Jammu and Kashmir government has opposed the Centralized Selection Mechanism (CSM) for appointments in the subordinate judiciary citing the reason that the state enjoys special status under the constitution of India.
Pertinently, the Supreme Court of India had sent a concept note to all the states with a proposal for a Centralized Selection Mechanism for appointment of Judicial Officers in the subordinate courts of the states and had sought suggestions from all the states.
Since the case involved the interpretation of the constitution, J&K Government hired the services of Rakesh Dwivedi, Senior Advocate in addition to Shoeb Alam, Advocate on record to defend the State.
The State Government filed a detailed affidavit highlighting the constitutional peculiarity before the Apex Court.
The counsels appearing on behalf of Jammu and Kashmir submitted before the apex court that the special constitutional position of J&K state in the Constitution of India makes it clear that centralizing the selection process for appointment of District Judges won’t be in consonance with the constitutional position enjoyed by the state of J&K as the power to appoint District Judges is with the Governor of the State in consultation with the State High Court as per Section-109 of the Constitution of J&K that is different from other states of the country where appointments are being made under Article 233 of the Constitution of India.
“Appointment of District Judges is a Constitutional power vested with the Governor to be exercised in consultation with the State High Court. Thus this power cannot be taken away or abridged by exercise of judicial powers by court,” the J&K counsel argued.
JK government said the High Court in J&K exercises greater independence than the High Courts of other states as the entire state judiciary including the High Court and the subordinate courts are not constituted under the Constitution of India but under the constitution of J&K and the appointment of judges of the JK High Court and District Judges takes place under the constitution of J&K.

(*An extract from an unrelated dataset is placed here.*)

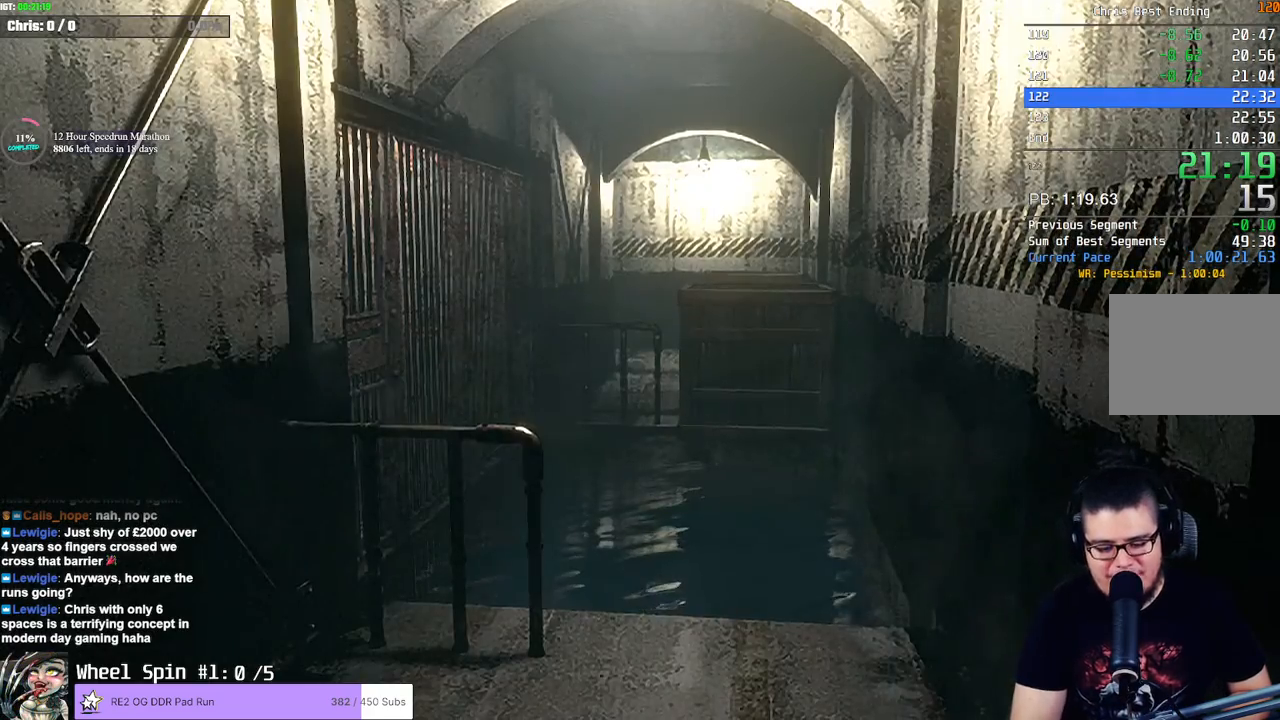
{"dt_ms": 500, "buttons": [], "left_stick": "down", "right_stick": "center", "events": []}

The Counsel stated that the proposed CSM will require the state of J&K to recruit candidates from the centralized pool of successful candidates while the J&K state cannot appoint non-permanent resident candidates, as eligibility criteria for appointment as district judges of J&K is prescribed under the Jammu and Kashmir Judicial Services , Rule 9 whereof no person shall be eligible for appointment to the service unless she or he is a permanent resident of J&K state and the citizen of India. The counsel of J&K State said scope of Article-312 of the Constitution of India relating to the All India Services has been extended to the creation of an All India Judicial Service by 42nd amendment Act 1976 and the said amendment has not been extended to the state of J&K.
The counsel on behalf of J&K state stated that the J&K enjoys special relationship unlike other states in the union of India inter alia by virtue of Articles 370 of Constitution of India and that the Constitution of India is applicable to the state of J&K only to the extent it is applied to the state by the exercise of presidential power in terms of Article 370 of Constitution of India.
After hearing the response from the J&K state, Apex Court bench comprising Chief Justice J S Khehar, Justices Adarsh Kumar Goel and A M Khanwilka said a revised concept note will be prepared so that it will be circulated to High Courts of objecting states so that they may be given option to opt out of the CSM.